Era la sede del Tribunal del Santo Oficio, popularmente conocido como La Inquisición, que se estableció en la Nueva España en el siglo XVI. Las primeras construcciones sufrieron hundimientos y a mediados del XVIII, designaron al notable arquitecto don Pedro de Arrieta, Maestro Mayor de Arquitectura de la Inquisición, para que construyera un nuevo edificio, que es el bello palacio que aún podemos admirar. En 1738, justo un año después de haber concluido la obra –por la que ganaba dos pesos diarios– murió en la miseria.
El majestuoso edificio de tezontle rojizo finamente trabajado está decorado en marcos, molduras y adornos con elegante cantera chiluca. Al ingresar al grandioso patio principal sorprende advertir que los arcos de las esquinas, al carecer de columnas, dan la impresión de estar en el aire colgando como un gran arete, maravilla arquitectónica que continúa asombrándonos.
Aquí funcionó durante casi 300 años el funesto Tribunal del Santo Oficio, cuyos autos de fe se celebraban, algunos, en la Plaza de Santo Domingo, otros en el Zócalo o en el quemadero que tenía frente a la Alameda. Alojó las cárceles de la Perpetua, una capilla, habitaciones para los inquisidores, salas para tormento y otras dependencias de triste memoria.

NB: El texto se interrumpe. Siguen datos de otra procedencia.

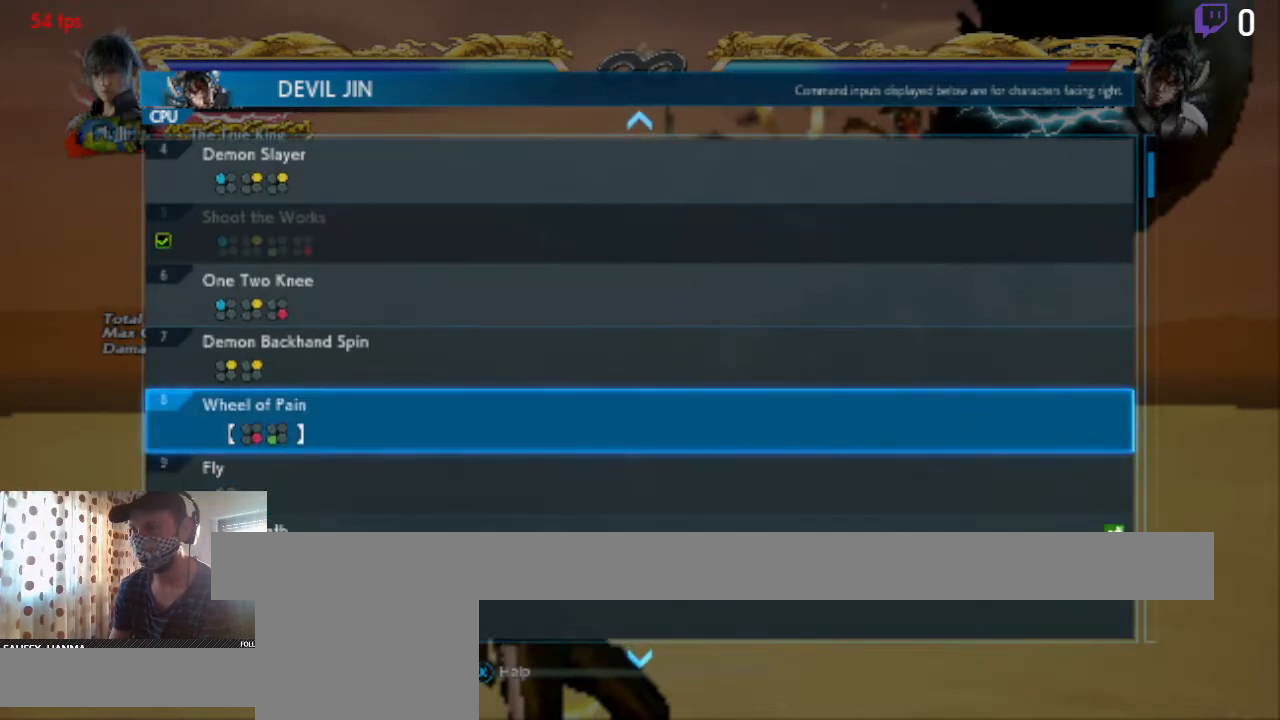
Gameplay with a controller (Xbox layout); each line is a JSON object with the inputs held at the frame after it. "events" lists button and stick changes between this image and that frame as [ms after this image, input, new state], when the widget could be followed in between. Not read: SELECT.
{"buttons": [], "left_stick": "center", "right_stick": "center", "events": []}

Periódicamente se celebraban ceremonias públicas, en la que todos los asistentes juraban denunciar a cualquier individuo sospechoso; las denuncias podían ser anónimas. Esto dio lugar a que muchas personas se cobraran agravios personales con acusaciones falsas, que entre que se averiguaba si era o no ciertas, ocasionaban que los acusados fueran encarcelados y se les quitaran sus bienes. El tormento ejercido en el acusado o en una persona cercana era el método más común para extraer confesiones; las sentencias iban desde actos de humillación pública, hasta prisión perpetua o muerte.
Entre las infamias que guardan sus muros se recuerda cuando, en 1815, tras ser capturado José María Morelos, fue conducido a las cárceles de la Perpetua para ser acusado de traición al rey y mucho más traidor a Dios
. Del 25 al 27 de noviembre, el tribunal juzgó a Morelos y lo condujo al extremo de la humillación al degradarlo en un auto público de fe.
Por fortuna, en 1820 se ordenó la desaparición en México del Tribunal del Santo Oficio y el majestuoso edificio fue puesto en venta. Después de ser propiedad por un breve tiempo del Arzobispado, en 1854 lo adquirió el Estado y un grupo de médicos para que fuera la sede de la Escuela de Medicina y la triste memoria del edificio pasó a ser luminosa.
Para adaptarlo para ese uso se le hicieron diversas adecuaciones. Entre otras, se le agregó un tercer piso lo que provocó que padeciera daños estructurales por el peso. Al trasladarse la Facultad de Medicina en Ciudad Universitaria se demolió y recuperó su elegantes proporciones originales. Un detalle sombrío de esa época feliz del recinto es que en las habitaciones de los estudiantes se suicidó ingiriendo veneno el poeta Manuel Acuña, tras su decepción amorosa por el rechazo de Rosario de la Peña.
Actualmente es sede del Centro de Estudios Superiores de Medicina y aloja una biblioteca, una esplendorosa botica del siglo XIX, con su contrabotica, donde preparaban y guardaban los medicamentos en hermosos frascos, morteros y objetos diversos de porcelana y cristal que nos hacen evocar a los alquimistas medievales. Otro encanto de este palacio es su Museo de la Medicina, verdaderamente interesante, ya que muestra el desarrollo de esta ciencia desde la época prehispánica.
Para comer se nos antojó Mercaderes, en avenida 5 de mayo 57, una hermosa casona que luce atlantes de cantera en la fachada. La decoración del interior es discreta y elegante y el servicio es igual. Los desayunos y las comidas son muy apetecibles. Cómo ve comenzar con una crema de calabaza de castilla con pulpo baby rostizado en adobo servido en pan de plátano. Ahora es el festival de moles, y entre la variada oferta me sedujo el de Veracruz que tiene camarones en mole de tamarindo. También se antojaba el de lomo de venado de Jalisco con mole de frutos rojos.